### Aim of the exercise
Nothing outside the range is to be copied. From the entries below, reproduce exactly the lines starting at the one with "kill wild animals" and ending at the one with "Margaret kicked off", without pictures.

════════════════

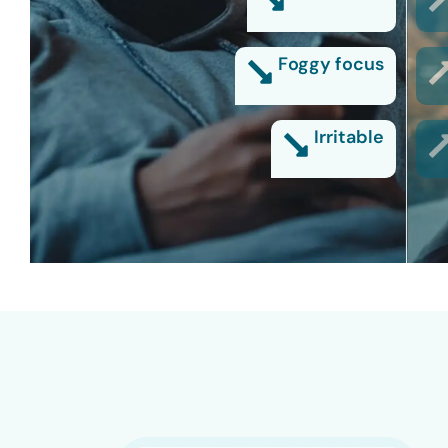
Foggy focus
Irritable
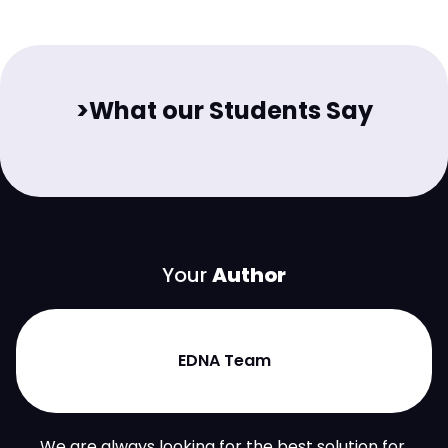
>What our Students Say
Your
Author
EDNA Team
We are always looking for the best solution for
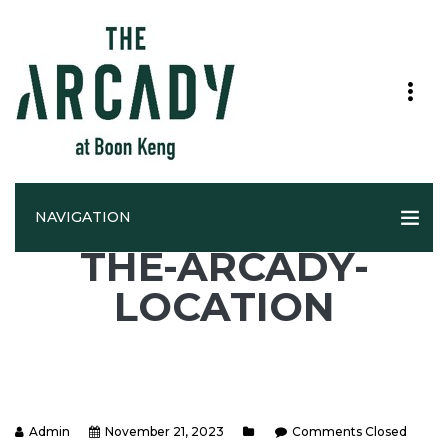
NAVIGATION
THE-ARCADY-
LOCATION
Admin
November 21, 2023
Comments Closed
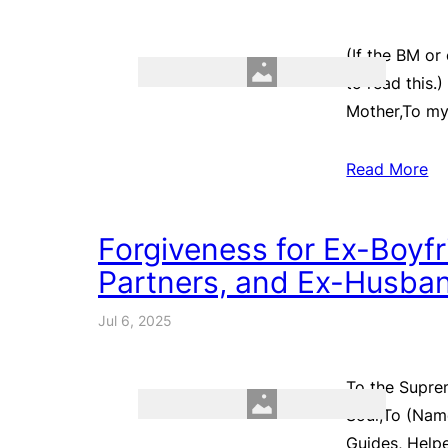
(If the BM or
to read this.
Mother,To my
Read More
Forgiveness for Ex-Boyfri
Partners, and Ex-Husban
Jul 6, 2025
To the Supre
Soul,To (Name
Guides, Helpe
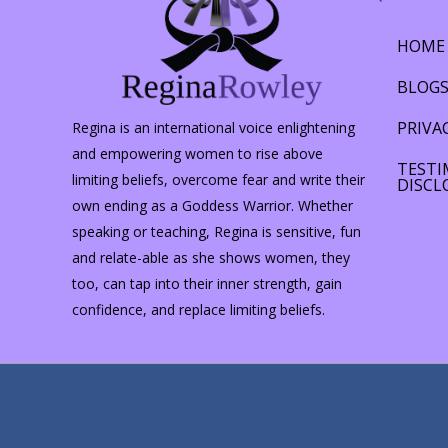
HOME
BLOG
PRIVA
Regina is an international voice enlightening
and empowering women to rise above
TESTI
limiting beliefs, overcome fear and write their
DISCL
own ending as a Goddess Warrior. Whether
speaking or teaching, Regina is sensitive, fun
and relate-able as she shows women, they
too, can tap into their inner strength, gain
confidence, and replace limiting beliefs.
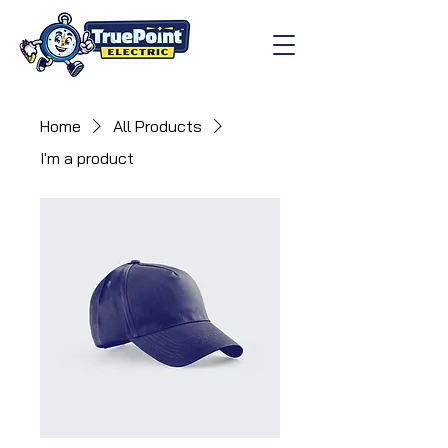
Home
All Products
I'm a product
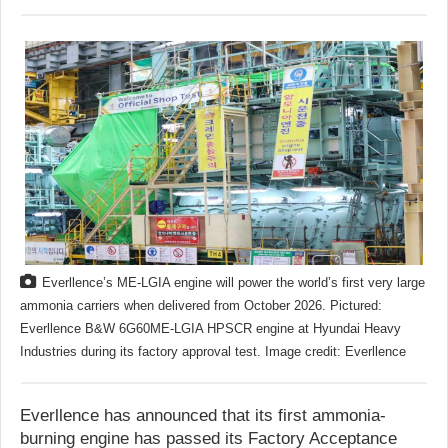
Everllence’s ME-LGIA engine will power the world’s first very large
ammonia carriers when delivered from October 2026. Pictured:
Everllence B&W 6G60ME-LGIA HPSCR engine at Hyundai Heavy
Industries during its factory approval test. Image credit: Everllence
Everllence has announced that its first ammonia-
burning engine has passed its Factory Acceptance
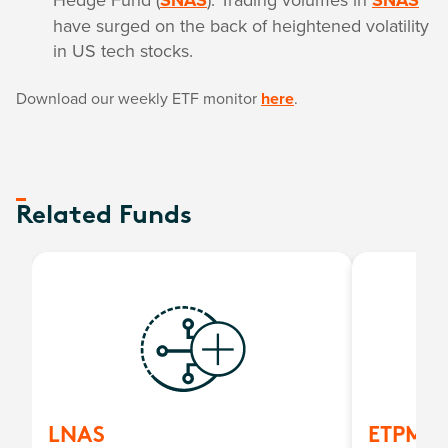
SNAS
SNAS
have surged on the back of heightened volatility
in US tech stocks.
Download our weekly ETF monitor
here
.
Related Funds
LNAS
ETPMA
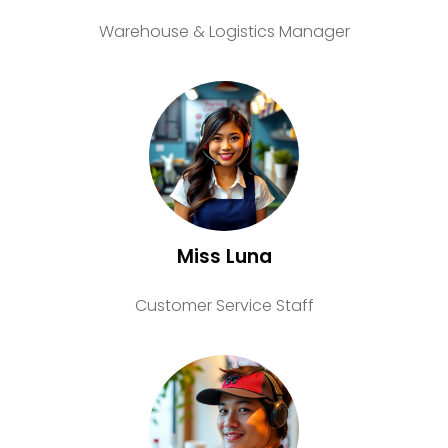
Warehouse & Logistics Manager
Miss Luna
Customer Service Staff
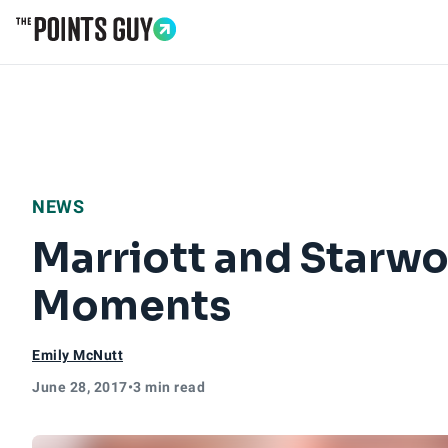
Go to Home Page
NEWS
Marriott and Starwo
Moments
Emily McNutt
June 28, 2017
•
3 min read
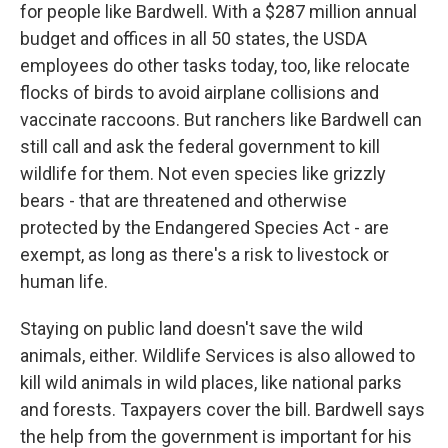
for people like Bardwell. With a $287 million annual
budget and offices in all 50 states, the USDA
employees do other tasks today, too, like relocate
flocks of birds to avoid airplane collisions and
vaccinate raccoons. But ranchers like Bardwell can
still call and ask the federal government to kill
wildlife for them. Not even species like grizzly
bears - that are threatened and otherwise
protected by the Endangered Species Act - are
exempt, as long as there's a risk to livestock or
human life.
Staying on public land doesn't save the wild
animals, either. Wildlife Services is also allowed to
kill wild animals in wild places, like national parks
and forests. Taxpayers cover the bill. Bardwell says
the help from the government is important for his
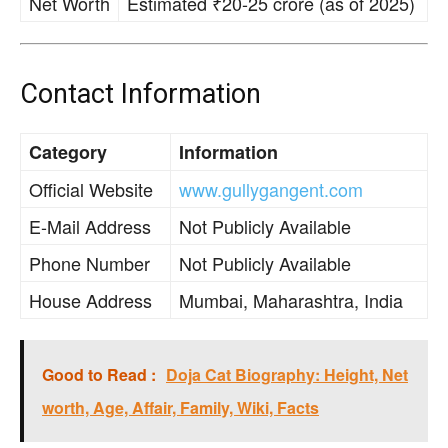
Net Worth
Estimated ₹20-25 crore (as of 2025)
Contact Information
Category
Information
Official Website
www.gullygangent.com
E-Mail Address
Not Publicly Available
Phone Number
Not Publicly Available
House Address
Mumbai, Maharashtra, India
Good to Read :
Doja Cat Biography: Height, Net
worth, Age, Affair, Family, Wiki, Facts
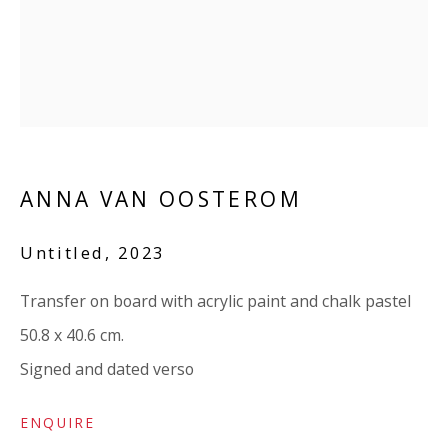
07971172715
Vivienne Roberts Art Consultants Ltd
Company number:
08371117
VAT registration number: 451 3
1
81 21
AMP regis
tration number: XSML00000194986.
ANNA VAN OOSTEROM
CONTACT
Untitled
,
2023
Enquiries:
Transfer on board with acrylic paint and chalk pastel
Please enquire to receive images of more artworks
50.8 x 40.6 cm.
than shown.
Signed and dated verso
info@viviennerobertsprojects.com
+44 (0) 7971 172 715
ENQUIRE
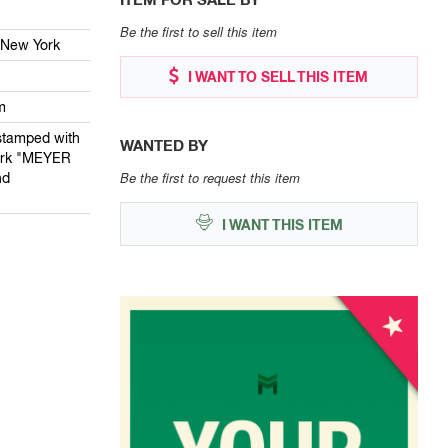
Be the first to sell this item
 New York
I WANT TO SELL THIS ITEM
m
stamped with
WANTED BY
ark "MEYER
Be the first to request this item
nd
I WANT THIS ITEM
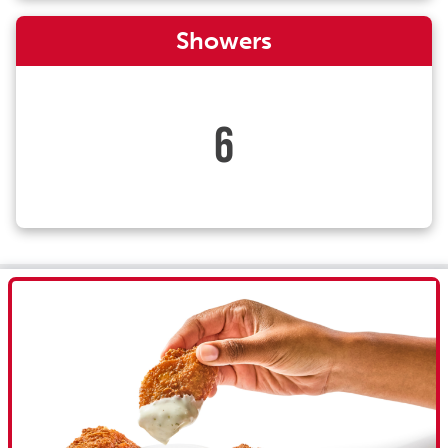
Showers
6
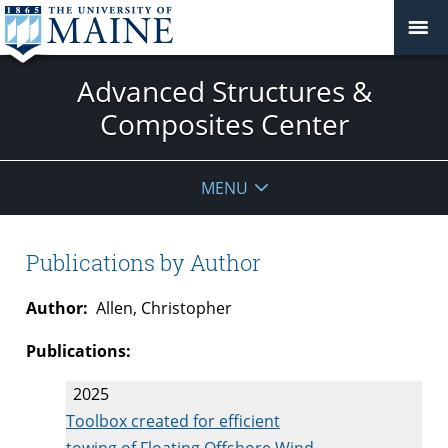
Advanced Structures &
Composites Center
MENU
Publications by Author
Author:
Allen, Christopher
Publications:
2025
Toolbox created for efficient
towing of Floating Offshore Wind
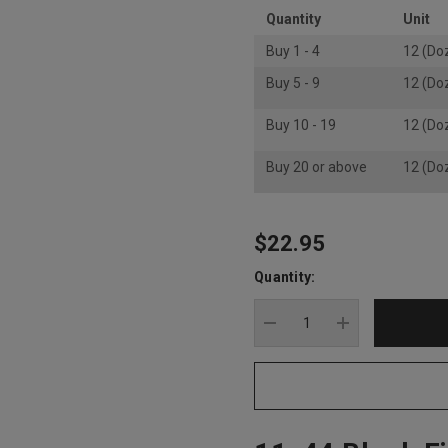
Quantity
Unit
Buy 1 - 4
12 (Do
Buy 5 - 9
12 (Do
Buy 10 - 19
12 (Do
Buy 20 or above
12 (Do
$22.95
Hurry
up!
Quantity:
Current
stock:
DECREASE QUANTITY
INCREASE Q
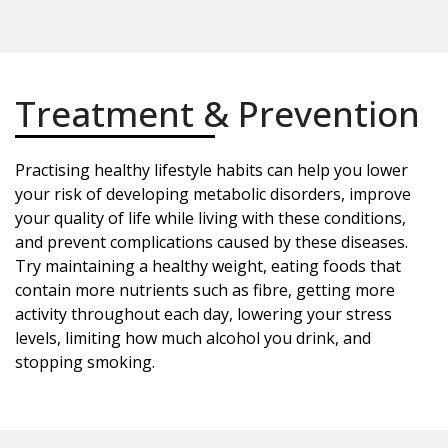
Treatment & Prevention
Practising healthy lifestyle habits can help you lower
your risk of developing metabolic disorders, improve
your quality of life while living with these conditions,
and prevent complications caused by these diseases.
Try maintaining a healthy weight, eating foods that
contain more nutrients such as fibre, getting more
activity throughout each day, lowering your stress
levels, limiting how much alcohol you drink, and
stopping smoking.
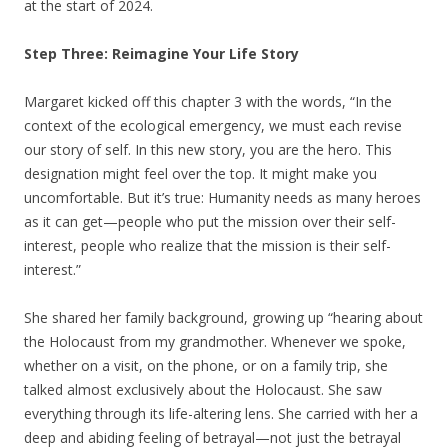
at the start of 2024.
Step Three: Reimagine Your Life Story
Margaret kicked off this chapter 3 with the words, “In the
context of the ecological emergency, we must each revise
our story of self. In this new story, you are the hero. This
designation might feel over the top. It might make you
uncomfortable. But it’s true: Humanity needs as many heroes
as it can get—people who put the mission over their self-
interest, people who realize that the mission is their self-
interest.”
She shared her family background, growing up “hearing about
the Holocaust from my grandmother. Whenever we spoke,
whether on a visit, on the phone, or on a family trip, she
talked almost exclusively about the Holocaust. She saw
everything through its life-altering lens. She carried with her a
deep and abiding feeling of betrayal—not just the betrayal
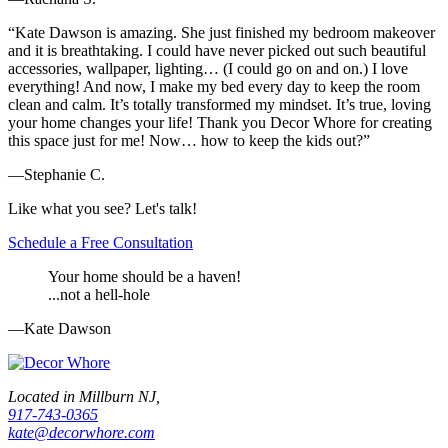
“Kate Dawson is amazing. She just finished my bedroom makeover
and it is breathtaking. I could have never picked out such beautiful
accessories, wallpaper, lighting… (I could go on and on.) I love
everything! And now, I make my bed every day to keep the room
clean and calm. It’s totally transformed my mindset. It’s true, loving
your home changes your life! Thank you Decor Whore for creating
this space just for me! Now… how to keep the kids out?”
—Stephanie C.
Like what you see? Let's talk!
Schedule a Free Consultation
Your home should be a haven!
...not a hell-hole
—Kate Dawson
Located in Millburn NJ,
917-743-0365
kate@decorwhore.com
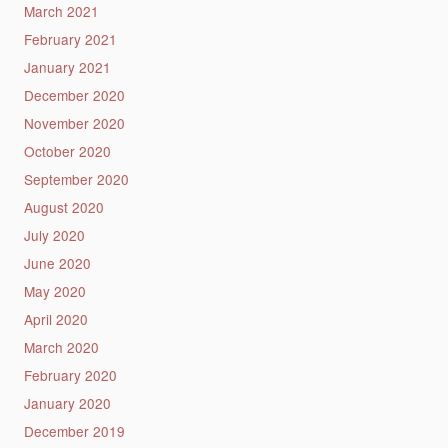
March 2021
February 2021
January 2021
December 2020
November 2020
October 2020
September 2020
August 2020
July 2020
June 2020
May 2020
April 2020
March 2020
February 2020
January 2020
December 2019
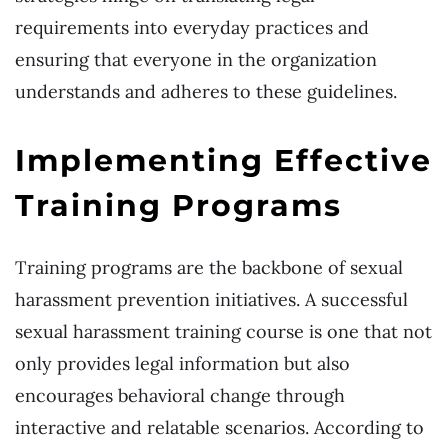
requirements into everyday practices and
ensuring that everyone in the organization
understands and adheres to these guidelines.
Implementing Effective
Training Programs
Training programs are the backbone of sexual
harassment prevention initiatives. A successful
sexual harassment training course is one that not
only provides legal information but also
encourages behavioral change through
interactive and relatable scenarios. According to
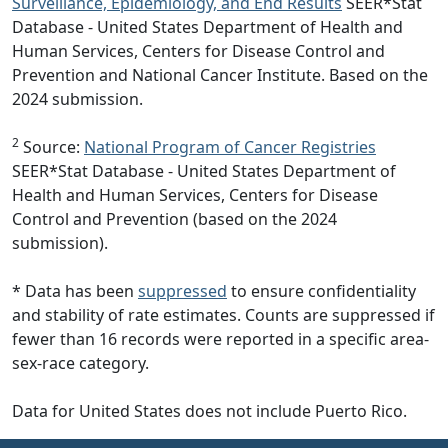
Surveillance, Epidemiology, and End Results
SEER*Stat
Database - United States Department of Health and
Human Services, Centers for Disease Control and
Prevention and National Cancer Institute. Based on the
2024 submission.
2
Source:
National Program of Cancer Registries
SEER*Stat Database - United States Department of
Health and Human Services, Centers for Disease
Control and Prevention (based on the 2024
submission).
* Data has been
suppressed
to ensure confidentiality
and stability of rate estimates. Counts are suppressed if
fewer than 16 records were reported in a specific area-
sex-race category.
Data for United States does not include Puerto Rico.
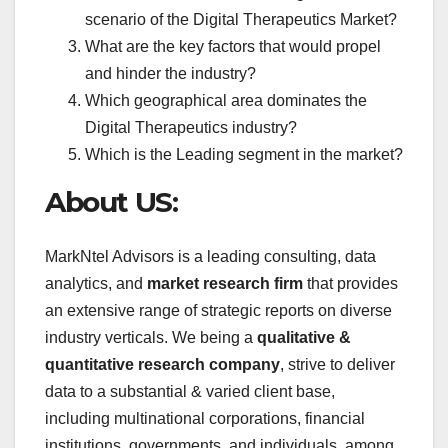
scenario of the Digital Therapeutics Market?
What are the key factors that would propel
and hinder the industry?
Which geographical area dominates the
Digital Therapeutics industry?
Which is the Leading segment in the market?
About US:
MarkNtel Advisors is a leading consulting, data
analytics, and
market research firm
that provides
an extensive range of strategic reports on diverse
industry verticals. We being a
qualitative &
quantitative research company
, strive to deliver
data to a substantial & varied client base,
including multinational corporations, financial
institutions, governments, and individuals, among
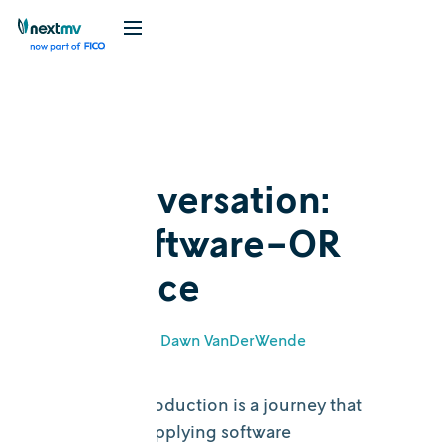
Blog
Cognition
In conversation:
The software-OR
interface
May 5, 2026
•
Dawn VanDerWende
The path to production is a journey that
necessitates applying software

════════════════

### Reply
kill wild animals in wild places, like national parks
and forests. Taxpayers cover the bill. Bardwell says
the help from the government is important for his
Net Worth
Estimated ₹20-25 crore (as of 2025)
Contact Information
Category
Information
Official Website
www.gullygangent.com
E-Mail Address
Not Publicly Available
Phone Number
Not Publicly Available
House Address
Mumbai, Maharashtra, India
Good to Read :
Doja Cat Biography: Height, Net
worth, Age, Affair, Family, Wiki, Facts
07971172715
Vivienne Roberts Art Consultants Ltd
Company number:
08371117
VAT registration number: 451 3
1
81 21
AMP regis
tration number: XSML00000194986.
ANNA VAN OOSTEROM
CONTACT
Untitled
,
2023
Enquiries:
Transfer on board with acrylic paint and chalk pastel
Please enquire to receive images of more artworks
50.8 x 40.6 cm.
than shown.
Signed and dated verso
info@viviennerobertsprojects.com
+44 (0) 7971 172 715
ENQUIRE
Be the first to sell this item
 New York
I WANT TO SELL THIS ITEM
m
stamped with
WANTED BY
ark "MEYER
Be the first to request this item
nd
I WANT THIS ITEM
Showers
6
Advanced Structures &
Composites Center
MENU
Publications by Author
Author:
Allen, Christopher
Publications:
2025
Toolbox created for efficient
towing of Floating Offshore Wind
Quantity
Unit
Buy 1 - 4
12 (Do
Buy 5 - 9
12 (Do
Buy 10 - 19
12 (Do
Buy 20 or above
12 (Do
$22.95
Hurry
up!
Quantity:
Current
stock:
DECREASE QUANTITY
INCREASE Q
Treatment & Prevention
Practising healthy lifestyle habits can help you lower
your risk of developing metabolic disorders, improve
your quality of life while living with these conditions,
and prevent complications caused by these diseases.
Try maintaining a healthy weight, eating foods that
contain more nutrients such as fibre, getting more
activity throughout each day, lowering your stress
levels, limiting how much alcohol you drink, and
stopping smoking.
at the start of 2024.
Step Three: Reimagine Your Life Story
Margaret kicked off this chapter 3 with the words, “In the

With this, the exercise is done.